We may at some point want to show boxes in different colors, so we will convert the images from single-channel grayscale to 3-channel RGB.

In [None]:
df2 = pd.read_csv('../input/stage_1_train_labels.csv')
df2.fillna(0, inplace=True)
df2.iloc[:, 1:5] = df2.iloc[:, 1:5].astype('int')
df2.sort_values('patientId', inplace=True)
df2.head()

In [None]:
df2.info()

In [None]:
def add_box(img, x1, y1, w, h, rgb, lw=1):
    x2 = x1 + w
    y2 = y1 + h
    img[y1:y1 + lw, x1:x2] = rgb
    img[y2:y2 + lw, x1:x2] = rgb
    img[y1:y2, x1:x1 + lw] = rgb
    img[y1:y2, x2:x2 + lw] = rgb
    return img

def find_pat_rows(idx):
    pid = df2.iloc[idx,0]
    start = idx
    stop = idx + 1
    while (df2.iloc[start - 1, 0] == pid) and (start > 0):
        start -= 1
    while (df2.iloc[stop + 1, 0] == pid) and (stop < len(df2) - 1):
        stop += 1
    return start, stop

def show_xray(pat_idx):
    # get observation data from table index
    pid, x, y, w, h, t = df2.iloc[pat_idx,:]
    # load image, convert from grayscale to RGB
    dcm_file = '../input/stage_1_train_images/%s.dcm' % pid
    dcm_data = pydicom.read_file(dcm_file)
    img = np.stack([dcm_data.pixel_array] * 3, axis=2)
    # if this row has Target=1, add all relevant boxes
    if t == 1:
        start, stop = find_pat_rows(pat_idx)
        for n in range(start, stop):
            pid, x, y, w, h, t = df2.iloc[n,:]
            rgb = np.array([255, 0, 0])
            img = add_box(img, x, y, w, h, rgb, 5)
    # display image
    pylab.imshow(img, cmap=pylab.cm.gist_gray)

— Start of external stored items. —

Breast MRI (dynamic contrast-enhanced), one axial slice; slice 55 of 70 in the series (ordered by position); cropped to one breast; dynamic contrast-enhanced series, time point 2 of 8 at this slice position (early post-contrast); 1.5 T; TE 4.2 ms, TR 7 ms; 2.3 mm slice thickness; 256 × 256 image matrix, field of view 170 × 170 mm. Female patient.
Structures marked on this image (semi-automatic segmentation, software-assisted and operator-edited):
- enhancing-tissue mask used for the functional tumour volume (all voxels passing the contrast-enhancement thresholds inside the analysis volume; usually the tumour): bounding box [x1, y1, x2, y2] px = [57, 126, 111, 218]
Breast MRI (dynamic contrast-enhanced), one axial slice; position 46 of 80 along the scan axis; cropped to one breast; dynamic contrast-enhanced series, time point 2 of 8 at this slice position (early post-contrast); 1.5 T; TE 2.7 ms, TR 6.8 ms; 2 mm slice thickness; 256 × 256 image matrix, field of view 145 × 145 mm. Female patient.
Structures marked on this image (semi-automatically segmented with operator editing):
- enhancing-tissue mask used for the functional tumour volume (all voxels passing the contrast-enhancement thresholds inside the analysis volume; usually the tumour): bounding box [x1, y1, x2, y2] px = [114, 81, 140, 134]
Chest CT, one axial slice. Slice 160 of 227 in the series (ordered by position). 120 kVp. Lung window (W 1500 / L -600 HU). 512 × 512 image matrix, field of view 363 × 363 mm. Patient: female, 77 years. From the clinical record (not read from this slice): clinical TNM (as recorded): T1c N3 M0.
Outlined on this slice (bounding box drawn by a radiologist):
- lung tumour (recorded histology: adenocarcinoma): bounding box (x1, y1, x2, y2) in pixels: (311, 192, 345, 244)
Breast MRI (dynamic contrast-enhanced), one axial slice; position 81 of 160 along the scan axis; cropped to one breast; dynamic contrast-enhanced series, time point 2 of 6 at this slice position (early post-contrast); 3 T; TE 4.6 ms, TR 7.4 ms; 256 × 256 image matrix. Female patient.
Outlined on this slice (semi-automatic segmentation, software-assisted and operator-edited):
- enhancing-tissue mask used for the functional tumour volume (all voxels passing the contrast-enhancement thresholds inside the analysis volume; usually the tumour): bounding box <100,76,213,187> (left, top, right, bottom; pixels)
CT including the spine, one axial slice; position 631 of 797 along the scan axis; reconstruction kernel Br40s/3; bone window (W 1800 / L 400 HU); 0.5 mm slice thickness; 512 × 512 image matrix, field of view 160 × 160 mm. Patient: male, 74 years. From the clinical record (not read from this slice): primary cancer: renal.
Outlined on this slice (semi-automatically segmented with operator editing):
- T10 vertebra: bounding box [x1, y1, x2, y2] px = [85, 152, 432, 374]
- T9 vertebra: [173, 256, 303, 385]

# for playing at this point, just choose a random x-ray each time it runs
idx = np.random.randint(0, len(df2), 1)
show_xray(idx[0])

# Notes on Next Steps (from Starter Kernel)

Now that you understand the data structures, imaging file formats and label types, it's time to make an algorithm! Keep in mind that the primary endpoint is the detection of bounding boxes, thus you will likely be considering various **object localization** algorithms. An alternative strategy is to consider the related family of **segmentation** algorithms with the acknowledgement that bounding boxes will only be a coarse approximation to true pixel-by-pixel image segmentation masks.